(Bounding box coordinate data)
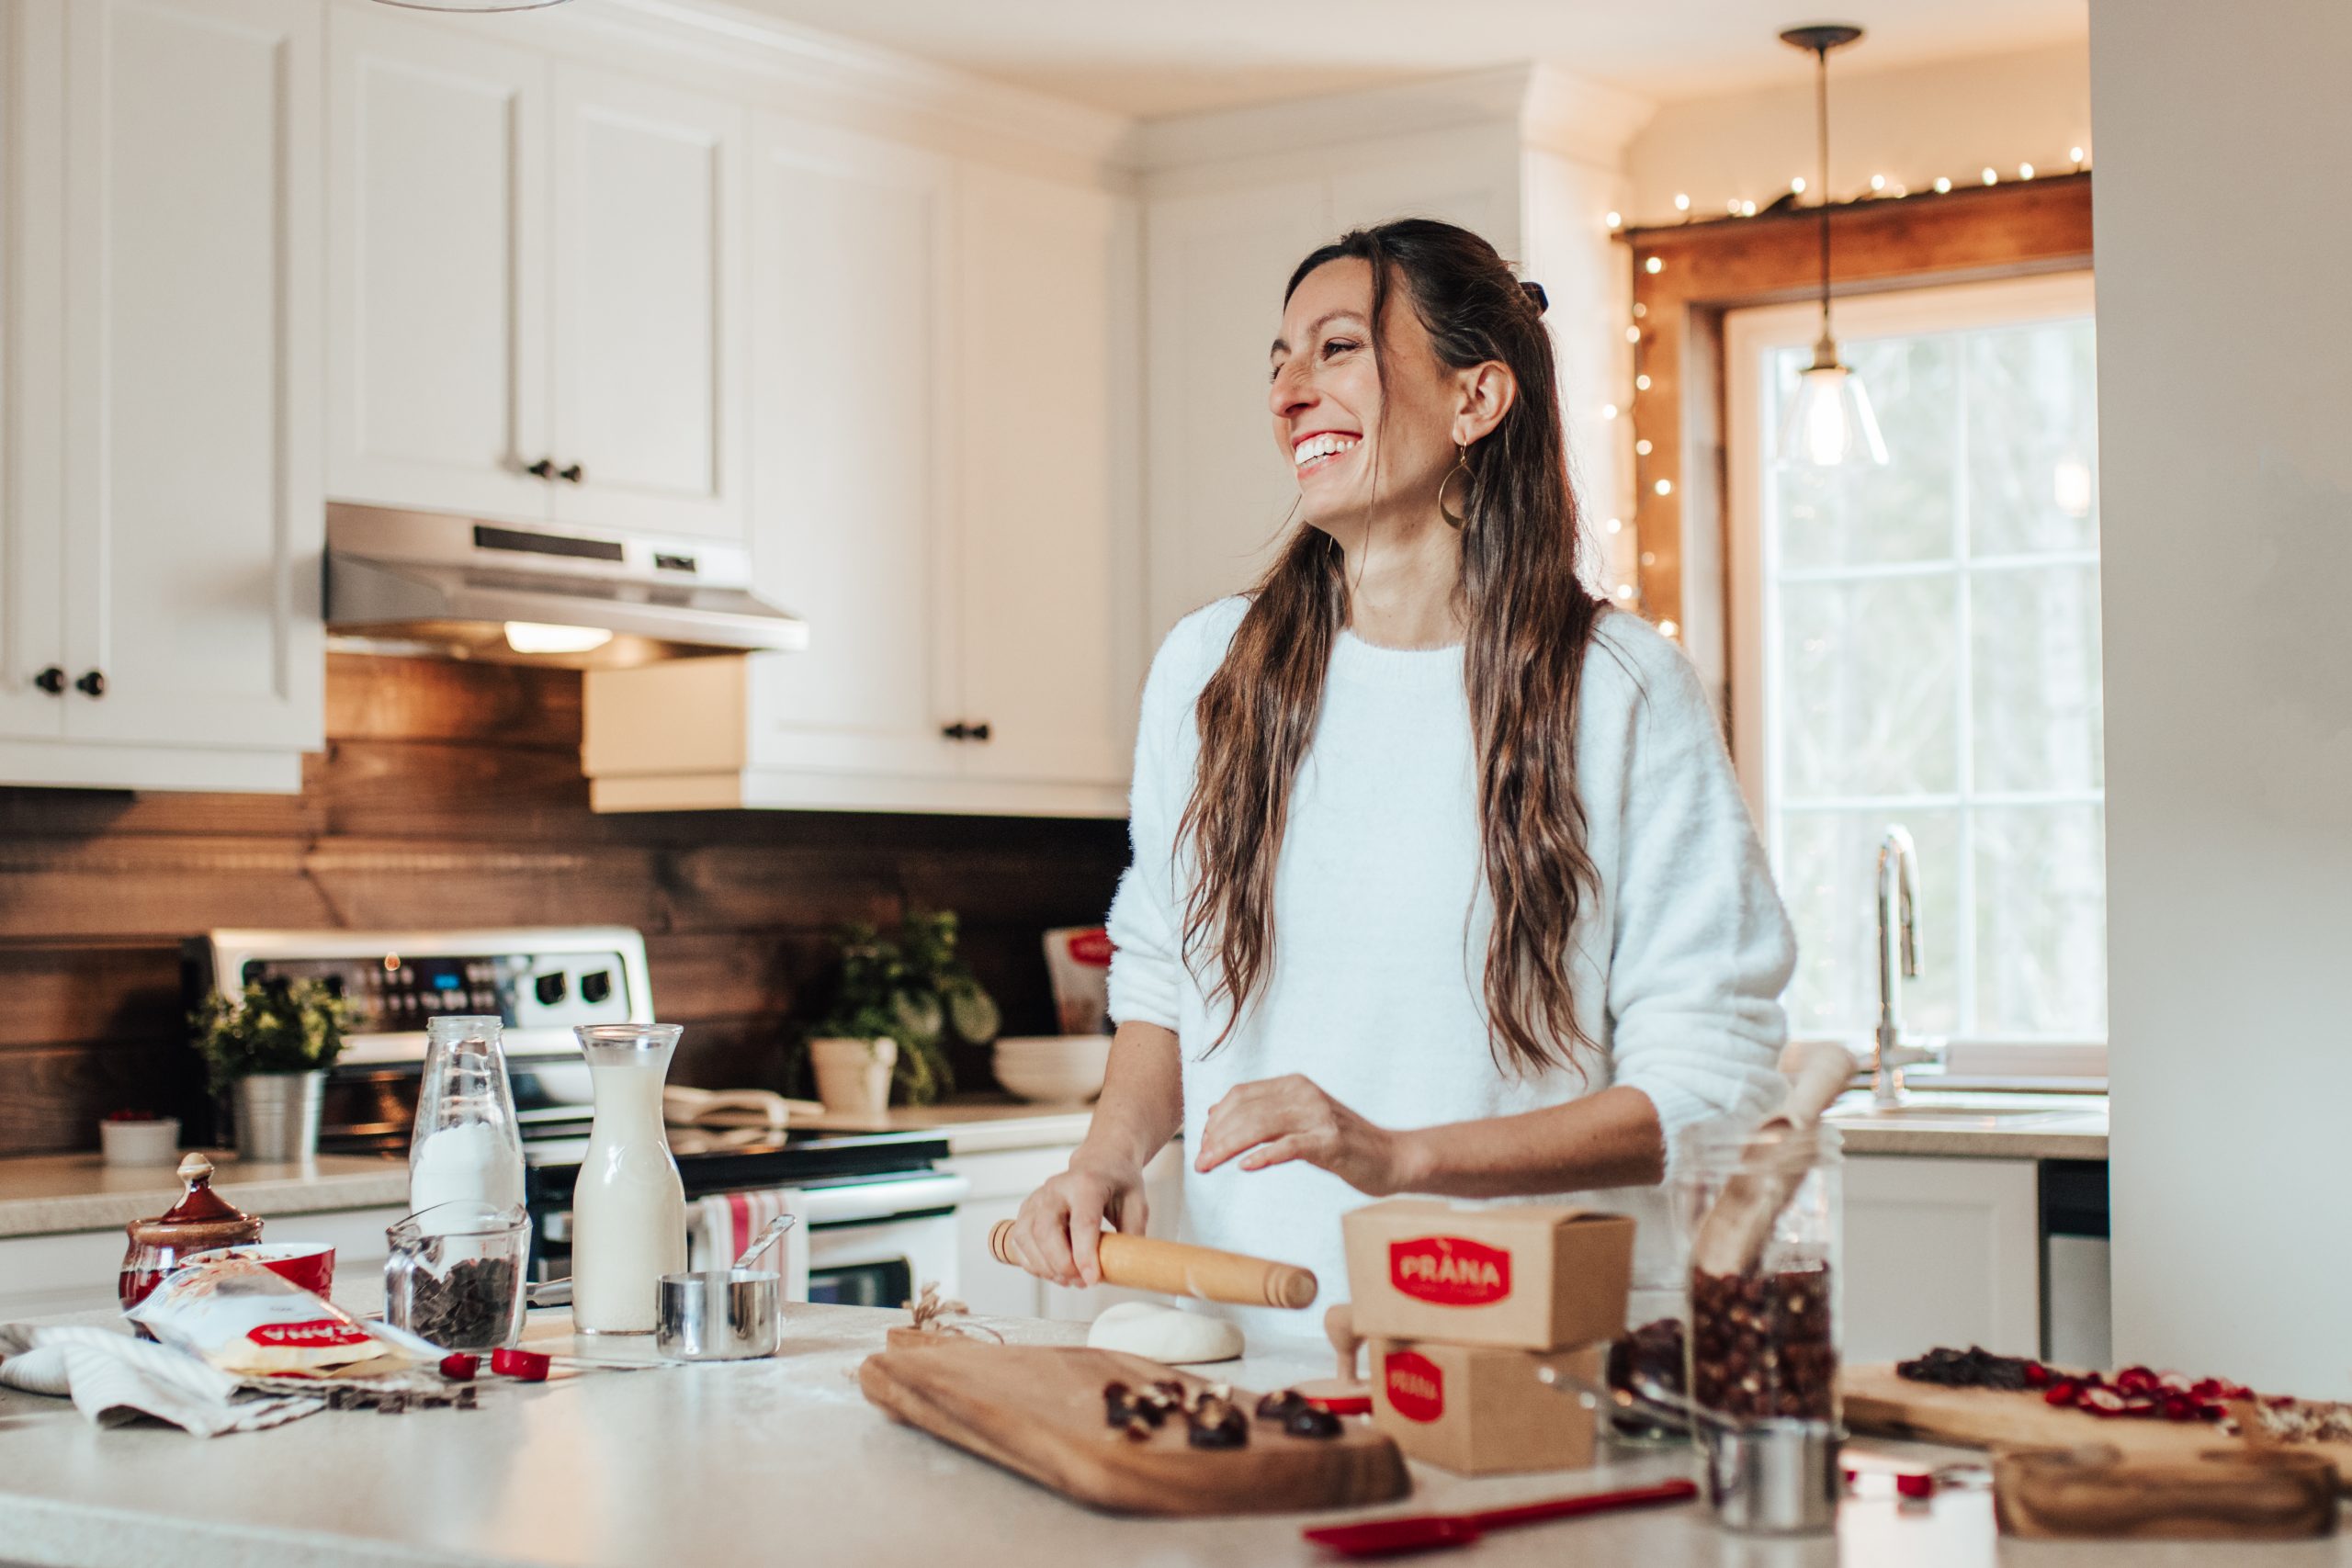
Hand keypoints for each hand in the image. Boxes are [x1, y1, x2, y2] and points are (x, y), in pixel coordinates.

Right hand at [1008, 1158, 1147, 1288]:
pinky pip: (1019, 1240)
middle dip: (1061, 1264)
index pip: (1082, 1221)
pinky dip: (1032, 1262)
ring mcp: (1038, 1198)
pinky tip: (1053, 1271)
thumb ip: (1133, 1235)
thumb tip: (1128, 1269)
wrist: (1100, 1162)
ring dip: (1045, 1266)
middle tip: (1082, 1282)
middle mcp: (1057, 1188)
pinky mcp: (1027, 1209)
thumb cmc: (1118, 1183)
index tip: (1092, 1280)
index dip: (1085, 1254)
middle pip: (1045, 1230)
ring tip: (1070, 1280)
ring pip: (1026, 1237)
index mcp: (1087, 1183)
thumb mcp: (1136, 1204)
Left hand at [1194, 1074, 1415, 1195]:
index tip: (1201, 1144)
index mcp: (1293, 1084)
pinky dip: (1264, 1155)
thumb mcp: (1300, 1120)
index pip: (1240, 1095)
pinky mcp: (1330, 1142)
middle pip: (1245, 1111)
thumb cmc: (1341, 1143)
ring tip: (1210, 1165)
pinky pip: (1289, 1146)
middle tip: (1199, 1162)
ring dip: (1229, 1148)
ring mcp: (1318, 1116)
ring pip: (1260, 1127)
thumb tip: (1215, 1115)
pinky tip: (1246, 1167)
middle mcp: (1304, 1094)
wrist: (1390, 1157)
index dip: (1216, 1119)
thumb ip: (1264, 1113)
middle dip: (1216, 1138)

**What the task requires:**
Your answer should be the lines from the opening of the records through the line with "index tip: (1201, 1144)", both ends retyped exactly and pictures left out.

**Exercise result:**
Hand keypoints for each hand in the image. Boxes are [x1, y1, x2, y2] and points are (x, y), in pixel coordinates.

Right hand at [1008, 1158, 1147, 1288]:
pinky pip: (1019, 1240)
middle dip: (1061, 1264)
index pip: (1082, 1221)
pinky dip: (1032, 1262)
ring mcp: (1038, 1198)
pinky tip: (1053, 1271)
thumb ip: (1133, 1235)
thumb tip: (1128, 1269)
wrist: (1100, 1162)
ring dip: (1045, 1266)
middle tip: (1082, 1282)
middle mcp: (1057, 1188)
pinky mcp: (1027, 1209)
thumb cmc: (1118, 1183)
index tip: (1092, 1280)
index dip: (1085, 1254)
middle pip: (1045, 1230)
ring tip: (1070, 1280)
ring pip: (1026, 1237)
index mcp: (1087, 1183)
thumb mcp: (1136, 1204)
Left hand at [1194, 1074, 1415, 1195]:
index tip: (1201, 1144)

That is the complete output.